> WORK INSTRUCTIONS: Print the lines of the listing below verbatim from its first line through the line bearing "index dip: (168, 120)". Any pictures are to be omitted.

----

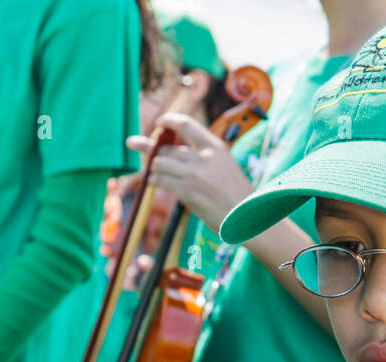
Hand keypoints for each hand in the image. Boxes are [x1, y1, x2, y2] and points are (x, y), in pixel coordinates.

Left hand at [126, 111, 252, 230]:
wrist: (247, 217)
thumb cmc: (236, 195)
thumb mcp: (225, 165)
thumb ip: (204, 156)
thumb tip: (176, 154)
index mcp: (215, 147)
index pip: (185, 124)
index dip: (168, 120)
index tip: (158, 123)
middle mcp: (203, 157)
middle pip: (168, 148)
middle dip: (152, 150)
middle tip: (138, 147)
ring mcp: (194, 174)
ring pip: (160, 163)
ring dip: (153, 167)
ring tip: (152, 173)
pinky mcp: (187, 191)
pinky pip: (161, 180)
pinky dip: (154, 179)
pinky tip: (152, 182)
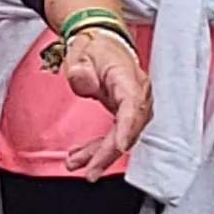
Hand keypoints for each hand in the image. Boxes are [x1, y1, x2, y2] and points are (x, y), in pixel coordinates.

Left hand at [55, 28, 153, 178]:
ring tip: (76, 164)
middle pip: (128, 128)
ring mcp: (134, 105)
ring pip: (122, 136)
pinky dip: (99, 147)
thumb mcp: (81, 52)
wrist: (103, 42)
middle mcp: (138, 93)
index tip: (119, 145)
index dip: (127, 127)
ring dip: (100, 154)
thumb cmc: (96, 48)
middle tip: (90, 170)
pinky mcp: (127, 113)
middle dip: (109, 153)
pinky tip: (81, 155)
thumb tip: (82, 80)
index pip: (132, 105)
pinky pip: (115, 134)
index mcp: (128, 77)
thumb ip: (80, 68)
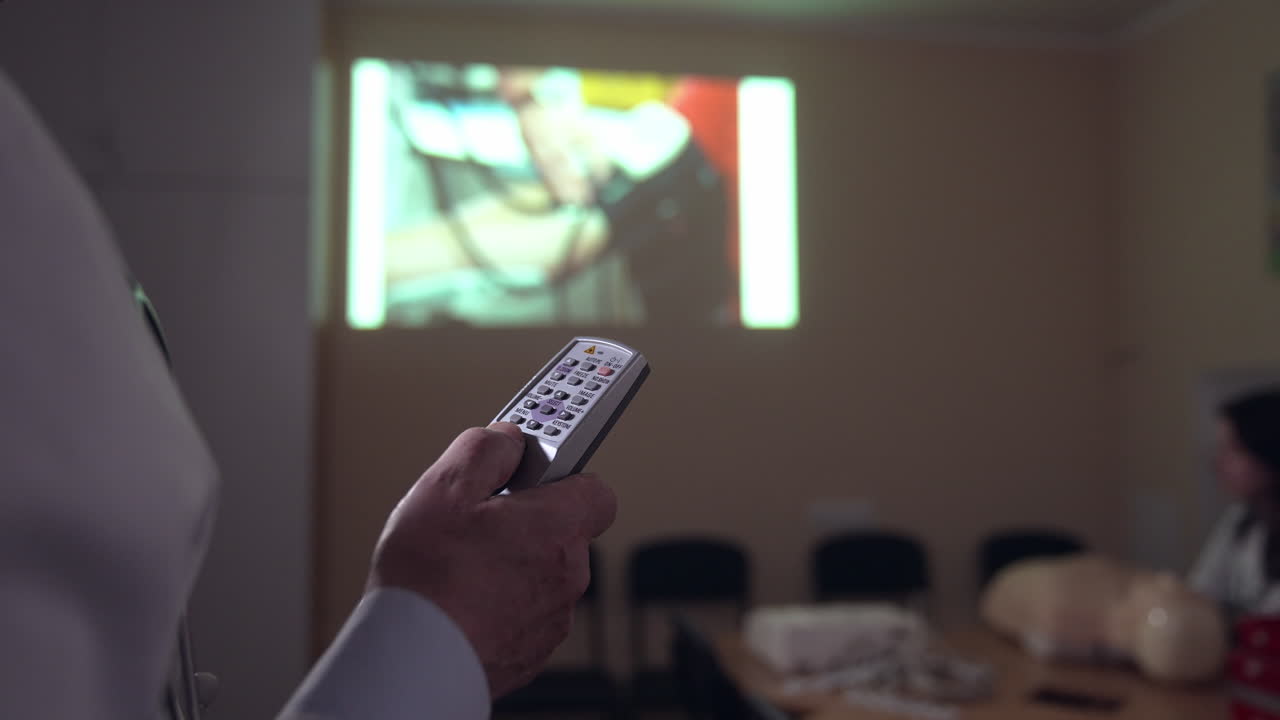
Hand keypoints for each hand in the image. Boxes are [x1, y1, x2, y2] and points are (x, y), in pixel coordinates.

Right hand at [367, 423, 616, 697]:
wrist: (413, 662)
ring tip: (460, 566)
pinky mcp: (532, 653)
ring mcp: (553, 618)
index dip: (561, 476)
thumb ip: (487, 448)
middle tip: (478, 521)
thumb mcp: (445, 486)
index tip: (530, 469)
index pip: (594, 489)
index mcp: (558, 527)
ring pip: (541, 575)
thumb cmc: (428, 579)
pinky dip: (500, 604)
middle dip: (526, 522)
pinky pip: (524, 613)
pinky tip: (462, 601)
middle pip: (561, 532)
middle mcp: (568, 574)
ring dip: (512, 565)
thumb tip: (509, 439)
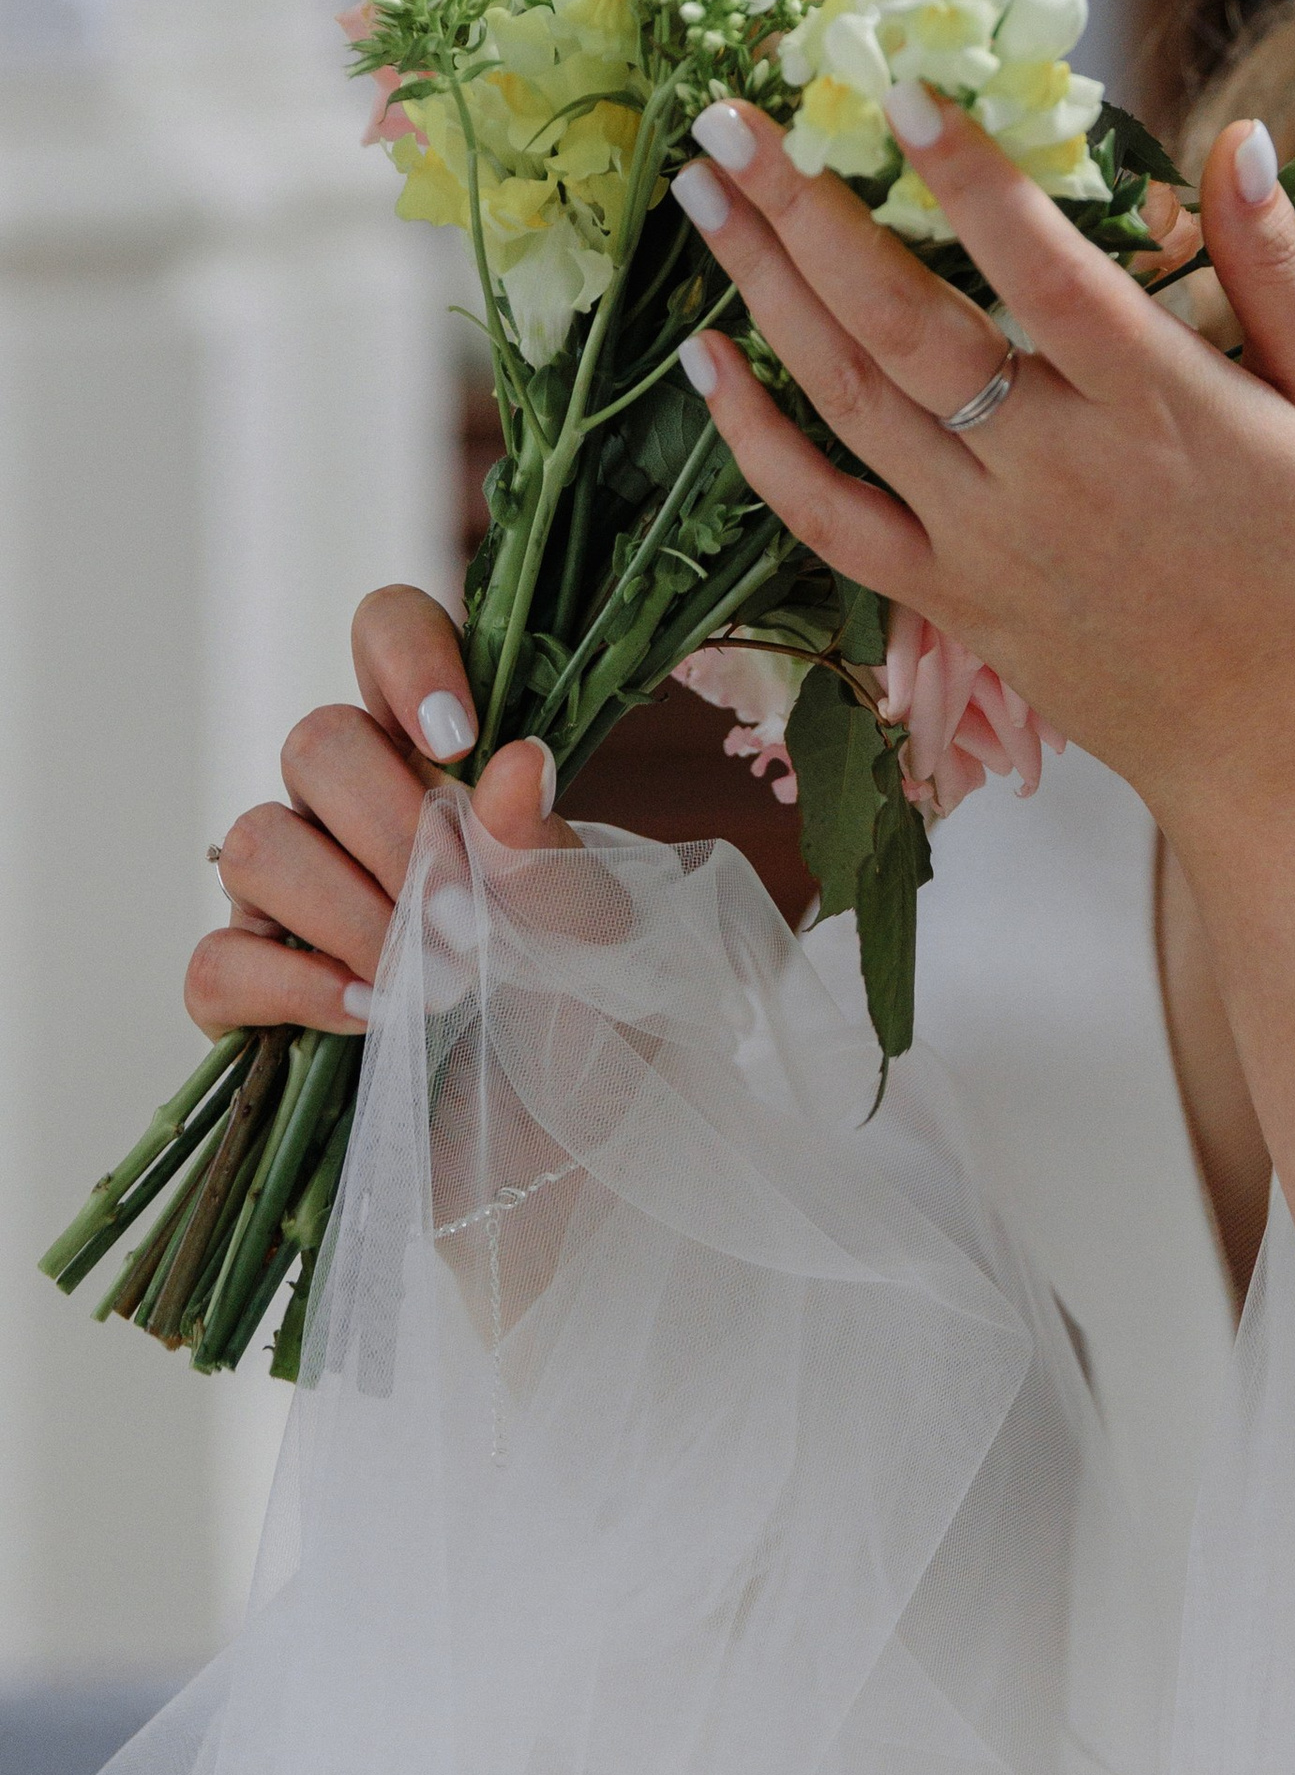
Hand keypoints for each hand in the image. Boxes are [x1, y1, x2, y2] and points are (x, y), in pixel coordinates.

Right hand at [187, 587, 571, 1037]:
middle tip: (469, 918)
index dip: (407, 658)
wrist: (569, 1142)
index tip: (459, 741)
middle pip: (315, 739)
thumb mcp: (596, 927)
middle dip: (393, 827)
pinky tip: (368, 1018)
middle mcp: (354, 806)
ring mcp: (294, 898)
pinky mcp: (256, 995)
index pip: (386, 631)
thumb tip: (512, 761)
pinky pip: (218, 962)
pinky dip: (291, 989)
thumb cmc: (591, 1012)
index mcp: (443, 753)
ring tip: (435, 984)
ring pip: (256, 842)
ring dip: (349, 912)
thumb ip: (546, 849)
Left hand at [667, 95, 1294, 817]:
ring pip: (847, 399)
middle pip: (903, 322)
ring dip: (761, 289)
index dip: (968, 177)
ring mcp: (985, 537)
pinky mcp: (947, 599)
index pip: (1041, 268)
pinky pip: (824, 517)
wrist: (1288, 741)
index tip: (899, 91)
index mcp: (1155, 402)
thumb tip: (1235, 141)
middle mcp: (1052, 465)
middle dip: (807, 211)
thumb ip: (1281, 267)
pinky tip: (702, 362)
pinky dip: (753, 441)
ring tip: (700, 193)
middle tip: (730, 120)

----

> OUTPUT OF THE EXERCISE:
Hand keypoints for each hand in the image. Boxes are [x1, y1, x2, y2] and points are (x, y), in pixel coordinates.

Left hand at [126, 111, 252, 230]:
wrist: (247, 217)
thumb cmc: (236, 195)
thumb mcp: (225, 165)
thumb ip: (204, 156)
thumb tip: (176, 154)
index mcp: (215, 147)
index pip: (185, 124)
index dip: (168, 120)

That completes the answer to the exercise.